Sering Disangka Panu, Bercak Putih di Kulit Bisa Jadi Tanda Kusta

Oleh Informasi kesehatan ini sudah direview dan diedit oleh: dr. Yusra Firdaus - Dokter Umum

Bercak putih di kulit sering kali dianggap sebagai panu dan disepelekan oleh sebagian besar masyarakat. Padahal, bisa jadi bercak putih di kulit itu bukan panu, melainkan ciri penyakit kusta. Apabila dibiarkan, penyakit kulit tersebut bisa mengakibatkan kebutaan hingga kecacatan. Cari tahu apa saja ciri penyakit kusta atau gejala awalnya agar bisa penyakit tersebut bisa diobati sedini mungkin.

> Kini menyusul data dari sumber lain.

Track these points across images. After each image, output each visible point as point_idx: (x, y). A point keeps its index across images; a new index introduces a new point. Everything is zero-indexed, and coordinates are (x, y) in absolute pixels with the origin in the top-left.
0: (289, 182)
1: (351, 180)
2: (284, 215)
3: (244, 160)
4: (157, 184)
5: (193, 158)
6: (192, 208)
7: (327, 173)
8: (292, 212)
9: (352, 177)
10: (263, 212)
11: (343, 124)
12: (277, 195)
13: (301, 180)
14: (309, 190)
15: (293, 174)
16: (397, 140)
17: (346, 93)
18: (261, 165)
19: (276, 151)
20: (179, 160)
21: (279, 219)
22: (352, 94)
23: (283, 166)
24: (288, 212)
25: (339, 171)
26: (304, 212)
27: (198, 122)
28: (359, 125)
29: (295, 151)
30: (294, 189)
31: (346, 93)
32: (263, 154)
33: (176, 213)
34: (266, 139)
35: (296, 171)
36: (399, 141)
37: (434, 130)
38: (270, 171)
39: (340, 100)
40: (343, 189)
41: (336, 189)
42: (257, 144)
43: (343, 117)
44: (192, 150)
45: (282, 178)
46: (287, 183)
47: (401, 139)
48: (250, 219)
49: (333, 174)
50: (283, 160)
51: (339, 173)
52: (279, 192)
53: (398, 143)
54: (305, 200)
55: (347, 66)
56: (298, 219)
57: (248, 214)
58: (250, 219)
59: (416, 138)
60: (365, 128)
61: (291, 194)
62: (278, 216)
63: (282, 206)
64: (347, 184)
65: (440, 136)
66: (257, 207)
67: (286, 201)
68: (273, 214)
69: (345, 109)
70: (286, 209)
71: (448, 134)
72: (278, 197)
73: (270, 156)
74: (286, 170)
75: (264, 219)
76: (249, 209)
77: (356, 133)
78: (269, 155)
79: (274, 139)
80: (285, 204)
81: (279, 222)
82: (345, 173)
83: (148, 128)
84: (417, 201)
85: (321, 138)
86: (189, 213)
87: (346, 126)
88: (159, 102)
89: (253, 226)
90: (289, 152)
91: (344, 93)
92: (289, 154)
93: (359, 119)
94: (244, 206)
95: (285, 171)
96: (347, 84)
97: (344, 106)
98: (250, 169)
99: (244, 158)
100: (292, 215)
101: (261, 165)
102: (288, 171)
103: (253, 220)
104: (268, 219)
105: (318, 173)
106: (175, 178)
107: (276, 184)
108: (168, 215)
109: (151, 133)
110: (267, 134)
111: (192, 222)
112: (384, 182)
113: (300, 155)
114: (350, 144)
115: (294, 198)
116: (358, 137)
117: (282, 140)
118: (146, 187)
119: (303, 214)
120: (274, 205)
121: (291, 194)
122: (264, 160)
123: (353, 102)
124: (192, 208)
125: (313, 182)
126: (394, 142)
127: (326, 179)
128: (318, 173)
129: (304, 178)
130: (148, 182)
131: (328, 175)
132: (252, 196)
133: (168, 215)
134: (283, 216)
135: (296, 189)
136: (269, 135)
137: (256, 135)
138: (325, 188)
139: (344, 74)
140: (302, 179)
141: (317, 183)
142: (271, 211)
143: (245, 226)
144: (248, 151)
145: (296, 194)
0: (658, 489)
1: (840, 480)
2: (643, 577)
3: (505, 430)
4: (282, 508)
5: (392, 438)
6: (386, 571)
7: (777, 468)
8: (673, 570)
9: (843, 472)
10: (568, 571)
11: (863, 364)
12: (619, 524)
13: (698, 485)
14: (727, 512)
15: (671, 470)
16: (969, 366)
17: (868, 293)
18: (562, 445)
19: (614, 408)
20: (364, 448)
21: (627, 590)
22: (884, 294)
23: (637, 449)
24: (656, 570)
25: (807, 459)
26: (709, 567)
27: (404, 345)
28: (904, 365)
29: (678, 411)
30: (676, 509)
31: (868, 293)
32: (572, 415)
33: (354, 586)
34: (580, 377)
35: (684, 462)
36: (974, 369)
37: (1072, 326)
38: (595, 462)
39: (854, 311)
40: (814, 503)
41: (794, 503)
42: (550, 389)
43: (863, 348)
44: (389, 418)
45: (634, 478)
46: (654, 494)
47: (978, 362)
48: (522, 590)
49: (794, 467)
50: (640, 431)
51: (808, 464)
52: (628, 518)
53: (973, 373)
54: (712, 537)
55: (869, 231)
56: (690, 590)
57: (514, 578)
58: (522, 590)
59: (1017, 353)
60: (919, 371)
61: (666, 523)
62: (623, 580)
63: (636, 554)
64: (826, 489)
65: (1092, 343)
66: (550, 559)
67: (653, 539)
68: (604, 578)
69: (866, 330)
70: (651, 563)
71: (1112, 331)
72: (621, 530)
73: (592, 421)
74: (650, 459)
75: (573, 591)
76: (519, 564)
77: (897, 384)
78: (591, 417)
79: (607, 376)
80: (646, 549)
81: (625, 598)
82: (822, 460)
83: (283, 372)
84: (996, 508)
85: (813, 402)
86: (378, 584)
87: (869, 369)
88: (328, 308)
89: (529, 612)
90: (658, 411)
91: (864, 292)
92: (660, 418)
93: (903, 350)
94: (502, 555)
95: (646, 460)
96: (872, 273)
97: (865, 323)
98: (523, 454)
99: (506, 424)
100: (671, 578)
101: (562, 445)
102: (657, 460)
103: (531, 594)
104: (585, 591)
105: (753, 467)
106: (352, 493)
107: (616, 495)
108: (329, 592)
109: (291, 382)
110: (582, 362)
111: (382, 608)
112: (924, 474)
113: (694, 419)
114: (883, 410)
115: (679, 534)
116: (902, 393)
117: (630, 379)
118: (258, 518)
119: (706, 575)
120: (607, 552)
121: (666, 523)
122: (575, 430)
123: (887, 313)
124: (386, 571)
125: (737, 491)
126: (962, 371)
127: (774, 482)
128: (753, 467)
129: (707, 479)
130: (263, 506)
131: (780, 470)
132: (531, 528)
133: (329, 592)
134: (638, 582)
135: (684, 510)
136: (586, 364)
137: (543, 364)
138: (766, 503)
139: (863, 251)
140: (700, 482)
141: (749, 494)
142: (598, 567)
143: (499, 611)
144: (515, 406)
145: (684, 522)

Apa bedanya panu dengan kusta?

Kusta atau yang juga dikenal dengan nama lepra atau penyakit morbus hansen adalah penyakit yang menyerang kulit, sistem saraf perifer, selaput lendir pada saluran pernapasan atas, dan mata.

Sistem saraf yang diserang bisa menyebabkan seseorang yang memiliki penyakit ini mati rasa (kebas). Kusta disebabkan oleh bakteri Mycobacterium leprae yang memerlukan waktu 6 bulan hingga 40 tahun untuk berkembang di dalam tubuh. Ciri-ciri kusta bisa saja muncul setelah bakteri menginfeksi tubuh orang yang memiliki kusta selama dua hingga sepuluh tahun.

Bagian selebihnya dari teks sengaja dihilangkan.